*** EXTRACTED ENTRIES ***

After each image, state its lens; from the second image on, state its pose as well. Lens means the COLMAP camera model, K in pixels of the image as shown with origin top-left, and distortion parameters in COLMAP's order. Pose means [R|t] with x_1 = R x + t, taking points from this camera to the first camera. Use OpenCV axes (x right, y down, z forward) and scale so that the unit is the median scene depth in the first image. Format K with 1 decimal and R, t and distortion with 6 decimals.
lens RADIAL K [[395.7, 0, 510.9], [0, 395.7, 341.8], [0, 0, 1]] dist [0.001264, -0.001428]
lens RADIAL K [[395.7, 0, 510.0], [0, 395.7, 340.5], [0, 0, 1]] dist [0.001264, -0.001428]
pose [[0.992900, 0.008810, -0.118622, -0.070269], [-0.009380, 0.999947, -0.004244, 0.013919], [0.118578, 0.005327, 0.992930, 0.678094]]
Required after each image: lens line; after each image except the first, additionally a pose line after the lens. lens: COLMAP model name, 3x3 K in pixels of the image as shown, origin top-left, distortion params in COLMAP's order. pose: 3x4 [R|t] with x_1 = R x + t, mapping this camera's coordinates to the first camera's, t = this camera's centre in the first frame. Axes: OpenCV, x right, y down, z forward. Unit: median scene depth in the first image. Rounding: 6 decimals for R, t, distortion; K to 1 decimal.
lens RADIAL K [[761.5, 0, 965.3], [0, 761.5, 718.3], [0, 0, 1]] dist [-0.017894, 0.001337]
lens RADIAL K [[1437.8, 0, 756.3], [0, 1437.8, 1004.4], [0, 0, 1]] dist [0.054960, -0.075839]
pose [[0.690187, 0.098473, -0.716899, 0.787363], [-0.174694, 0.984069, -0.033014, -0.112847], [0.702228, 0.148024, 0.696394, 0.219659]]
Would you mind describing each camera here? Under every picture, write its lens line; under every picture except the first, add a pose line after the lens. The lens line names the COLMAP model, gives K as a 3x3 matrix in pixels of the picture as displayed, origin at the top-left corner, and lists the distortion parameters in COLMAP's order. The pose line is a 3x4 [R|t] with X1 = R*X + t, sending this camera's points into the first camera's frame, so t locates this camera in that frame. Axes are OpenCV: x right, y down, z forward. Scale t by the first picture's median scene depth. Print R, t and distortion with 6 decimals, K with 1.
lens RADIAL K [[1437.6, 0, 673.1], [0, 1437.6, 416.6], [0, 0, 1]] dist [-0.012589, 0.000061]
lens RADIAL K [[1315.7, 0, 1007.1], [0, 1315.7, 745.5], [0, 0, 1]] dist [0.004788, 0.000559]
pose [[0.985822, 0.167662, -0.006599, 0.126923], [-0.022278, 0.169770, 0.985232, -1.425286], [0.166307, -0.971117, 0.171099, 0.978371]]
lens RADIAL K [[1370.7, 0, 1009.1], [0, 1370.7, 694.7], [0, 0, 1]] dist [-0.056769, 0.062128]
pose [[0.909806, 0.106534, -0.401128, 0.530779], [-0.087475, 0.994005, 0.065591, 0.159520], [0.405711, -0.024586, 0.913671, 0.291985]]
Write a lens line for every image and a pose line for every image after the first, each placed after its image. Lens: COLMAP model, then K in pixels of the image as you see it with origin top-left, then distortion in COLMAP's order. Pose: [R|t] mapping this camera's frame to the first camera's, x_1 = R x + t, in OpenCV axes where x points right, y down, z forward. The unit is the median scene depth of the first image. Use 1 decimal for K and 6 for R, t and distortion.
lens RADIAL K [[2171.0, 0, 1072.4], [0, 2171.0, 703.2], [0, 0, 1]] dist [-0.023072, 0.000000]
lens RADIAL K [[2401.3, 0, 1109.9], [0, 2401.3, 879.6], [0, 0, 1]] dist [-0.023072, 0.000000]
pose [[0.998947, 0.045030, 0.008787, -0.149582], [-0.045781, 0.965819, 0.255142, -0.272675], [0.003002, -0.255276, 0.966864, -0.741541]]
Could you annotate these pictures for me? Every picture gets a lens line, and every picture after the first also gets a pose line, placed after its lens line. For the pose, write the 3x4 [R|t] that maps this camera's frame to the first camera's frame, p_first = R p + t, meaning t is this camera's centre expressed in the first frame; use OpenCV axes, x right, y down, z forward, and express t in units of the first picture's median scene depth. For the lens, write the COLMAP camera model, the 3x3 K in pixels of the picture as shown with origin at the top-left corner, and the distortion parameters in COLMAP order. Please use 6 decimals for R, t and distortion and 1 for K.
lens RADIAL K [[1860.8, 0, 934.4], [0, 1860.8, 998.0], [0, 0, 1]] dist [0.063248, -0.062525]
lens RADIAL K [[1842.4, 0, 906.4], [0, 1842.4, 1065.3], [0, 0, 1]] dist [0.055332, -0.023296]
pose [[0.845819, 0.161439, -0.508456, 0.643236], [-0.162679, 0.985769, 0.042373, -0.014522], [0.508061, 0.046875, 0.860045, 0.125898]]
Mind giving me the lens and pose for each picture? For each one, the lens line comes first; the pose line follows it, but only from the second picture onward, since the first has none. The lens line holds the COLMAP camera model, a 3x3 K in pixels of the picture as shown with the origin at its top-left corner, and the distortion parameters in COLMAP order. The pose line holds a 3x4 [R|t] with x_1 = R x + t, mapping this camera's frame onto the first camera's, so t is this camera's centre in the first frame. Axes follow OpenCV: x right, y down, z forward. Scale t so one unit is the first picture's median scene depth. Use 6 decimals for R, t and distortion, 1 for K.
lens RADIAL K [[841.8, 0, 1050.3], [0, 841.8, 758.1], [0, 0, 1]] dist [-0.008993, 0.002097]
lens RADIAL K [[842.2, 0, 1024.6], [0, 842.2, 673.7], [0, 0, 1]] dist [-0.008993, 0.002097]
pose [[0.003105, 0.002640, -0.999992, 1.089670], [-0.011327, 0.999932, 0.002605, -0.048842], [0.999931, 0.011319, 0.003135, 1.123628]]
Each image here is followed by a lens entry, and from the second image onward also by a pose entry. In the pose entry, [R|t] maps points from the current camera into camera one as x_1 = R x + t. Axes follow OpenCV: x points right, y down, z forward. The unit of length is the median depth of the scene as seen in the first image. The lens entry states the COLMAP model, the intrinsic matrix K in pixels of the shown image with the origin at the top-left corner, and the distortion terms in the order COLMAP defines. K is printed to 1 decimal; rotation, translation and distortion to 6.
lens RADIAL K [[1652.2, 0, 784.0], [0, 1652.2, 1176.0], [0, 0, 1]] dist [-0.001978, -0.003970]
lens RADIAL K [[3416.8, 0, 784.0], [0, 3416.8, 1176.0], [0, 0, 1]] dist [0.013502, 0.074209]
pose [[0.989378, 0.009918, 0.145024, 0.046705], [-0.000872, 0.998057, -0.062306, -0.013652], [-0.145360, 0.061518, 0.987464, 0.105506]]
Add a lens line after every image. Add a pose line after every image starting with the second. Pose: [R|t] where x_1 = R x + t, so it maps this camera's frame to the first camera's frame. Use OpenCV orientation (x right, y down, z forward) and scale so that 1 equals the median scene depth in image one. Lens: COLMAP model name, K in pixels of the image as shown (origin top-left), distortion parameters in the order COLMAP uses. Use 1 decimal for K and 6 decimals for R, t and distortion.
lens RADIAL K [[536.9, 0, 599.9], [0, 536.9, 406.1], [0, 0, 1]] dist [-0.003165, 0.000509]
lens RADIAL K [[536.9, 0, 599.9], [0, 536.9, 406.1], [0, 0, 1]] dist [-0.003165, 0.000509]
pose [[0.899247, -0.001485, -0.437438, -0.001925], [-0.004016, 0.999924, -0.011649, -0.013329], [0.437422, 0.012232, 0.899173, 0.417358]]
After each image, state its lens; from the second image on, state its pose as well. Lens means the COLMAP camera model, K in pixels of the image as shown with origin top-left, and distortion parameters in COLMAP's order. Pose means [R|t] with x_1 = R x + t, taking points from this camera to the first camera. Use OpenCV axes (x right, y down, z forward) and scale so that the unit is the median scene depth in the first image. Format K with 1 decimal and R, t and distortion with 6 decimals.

***

Copy the records word for word, from their first line through the line containing "341.8], [0, 0, 1]] dist [0.001264, -0.001428]", including both ends.

After each image, state its lens; from the second image on, state its pose as well. Lens means the COLMAP camera model, K in pixels of the image as shown with origin top-left, and distortion parameters in COLMAP's order. Pose means [R|t] with x_1 = R x + t, taking points from this camera to the first camera. Use OpenCV axes (x right, y down, z forward) and scale so that the unit is the median scene depth in the first image. Format K with 1 decimal and R, t and distortion with 6 decimals.
lens RADIAL K [[395.7, 0, 510.9], [0, 395.7, 341.8], [0, 0, 1]] dist [0.001264, -0.001428]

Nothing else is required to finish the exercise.